Closed 4censord closed 1 year ago
Just trying to understand why you would want to shutdown an instance before nuking it? You're deleting them so why worry?
In my case I am running database clusters. For upgrades, I recreate VMS one by one via terraform. If I simply delete VMs, the cluster has to perform "recovery" steps to regain its quorum. This for example stops all DB writes for some time. If instead the vm shuts down cleanly, and then gets replaced the cluster doesn't go into a degraded state.
Understood! Completely forgot that was a use case!
TIL
Thanks for the contribution and agree that for the situation you mentioned would benefit from a graceful deletion. Left a comment about handling a potential error case and providing test coverage for it.
Ideally we'd have a test case for this situation as well. I'm happy to write that test or provide details on how that could be done. Please let me know what you'd prefer.
I am fine with either.
I hadn't yet thought about how to test this, so i would just take the brute force
type approach of creating 4 VMs, setting them to the different power states and having them be destroyed.

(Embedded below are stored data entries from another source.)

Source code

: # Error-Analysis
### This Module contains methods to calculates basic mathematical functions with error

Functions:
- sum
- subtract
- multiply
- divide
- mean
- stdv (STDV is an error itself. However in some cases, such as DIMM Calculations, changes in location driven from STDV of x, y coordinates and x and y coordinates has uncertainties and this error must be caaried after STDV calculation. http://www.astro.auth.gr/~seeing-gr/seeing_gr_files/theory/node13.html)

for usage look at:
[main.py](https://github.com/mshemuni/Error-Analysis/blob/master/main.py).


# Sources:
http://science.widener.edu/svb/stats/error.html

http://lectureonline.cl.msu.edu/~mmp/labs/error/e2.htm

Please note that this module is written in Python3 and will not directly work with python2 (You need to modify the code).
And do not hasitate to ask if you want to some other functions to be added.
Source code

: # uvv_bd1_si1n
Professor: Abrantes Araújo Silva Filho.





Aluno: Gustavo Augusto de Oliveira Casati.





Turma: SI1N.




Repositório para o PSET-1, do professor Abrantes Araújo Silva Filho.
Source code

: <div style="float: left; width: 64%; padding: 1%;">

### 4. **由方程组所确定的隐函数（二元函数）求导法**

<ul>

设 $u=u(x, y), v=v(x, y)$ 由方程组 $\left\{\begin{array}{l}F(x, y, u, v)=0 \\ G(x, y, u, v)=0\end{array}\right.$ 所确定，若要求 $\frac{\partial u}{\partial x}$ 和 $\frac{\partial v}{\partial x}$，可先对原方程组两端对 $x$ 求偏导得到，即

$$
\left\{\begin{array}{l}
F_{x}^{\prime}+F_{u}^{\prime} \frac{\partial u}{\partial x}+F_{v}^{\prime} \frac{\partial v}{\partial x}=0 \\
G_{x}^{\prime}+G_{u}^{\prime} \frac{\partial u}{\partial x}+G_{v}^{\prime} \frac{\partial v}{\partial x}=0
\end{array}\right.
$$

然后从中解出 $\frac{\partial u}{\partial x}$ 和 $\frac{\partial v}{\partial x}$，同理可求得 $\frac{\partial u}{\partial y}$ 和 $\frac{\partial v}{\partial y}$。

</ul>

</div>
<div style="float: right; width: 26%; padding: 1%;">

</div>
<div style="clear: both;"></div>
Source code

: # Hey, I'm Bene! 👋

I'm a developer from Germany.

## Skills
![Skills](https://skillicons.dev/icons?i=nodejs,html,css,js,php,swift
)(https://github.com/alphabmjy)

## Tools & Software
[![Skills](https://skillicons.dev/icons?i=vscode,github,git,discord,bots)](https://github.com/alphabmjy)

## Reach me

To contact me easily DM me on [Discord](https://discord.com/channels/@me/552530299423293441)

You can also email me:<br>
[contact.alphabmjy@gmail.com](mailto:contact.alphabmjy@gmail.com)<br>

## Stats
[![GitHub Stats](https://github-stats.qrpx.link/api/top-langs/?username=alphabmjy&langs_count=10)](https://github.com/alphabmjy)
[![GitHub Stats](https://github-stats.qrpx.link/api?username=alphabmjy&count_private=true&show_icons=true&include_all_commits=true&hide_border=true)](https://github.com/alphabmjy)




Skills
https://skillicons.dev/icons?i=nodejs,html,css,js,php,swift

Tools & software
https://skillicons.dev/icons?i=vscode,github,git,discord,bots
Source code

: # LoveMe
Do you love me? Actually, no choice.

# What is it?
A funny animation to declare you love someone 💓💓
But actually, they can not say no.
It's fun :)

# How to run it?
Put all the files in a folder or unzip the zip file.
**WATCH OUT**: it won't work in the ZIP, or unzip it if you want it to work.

If this is fine, I could add that
I don't think we need to test all 4 states. I think testing two use cases is fine: running VM is terminated and stopped VM is terminated. The former will already have coverage since the terraform test runner performs a destroy when the test is done.
In order to test the stopped case, we can stop the VM mid test case by using the PreConfig
setting. Please see the TestAccXenorchestraVm_attachDisconnectedDisk
test for an example of this (source). Then we can finish the test with a resource.TestCase with the Destroy
field set to true.
@4censord I should have a PR open soon that includes the extra testing. #220 created complications along the way so I am addressing that first.
I'm going to close this in favor of #222. Adding the acceptance testing was more difficult than I anticipated (see new PR for details).
I preserved your commit history as part of my changes.
Instead of simply terminating the vm without any warning, this tries to shut down the vm first. This allows the VM to terminate its work properly.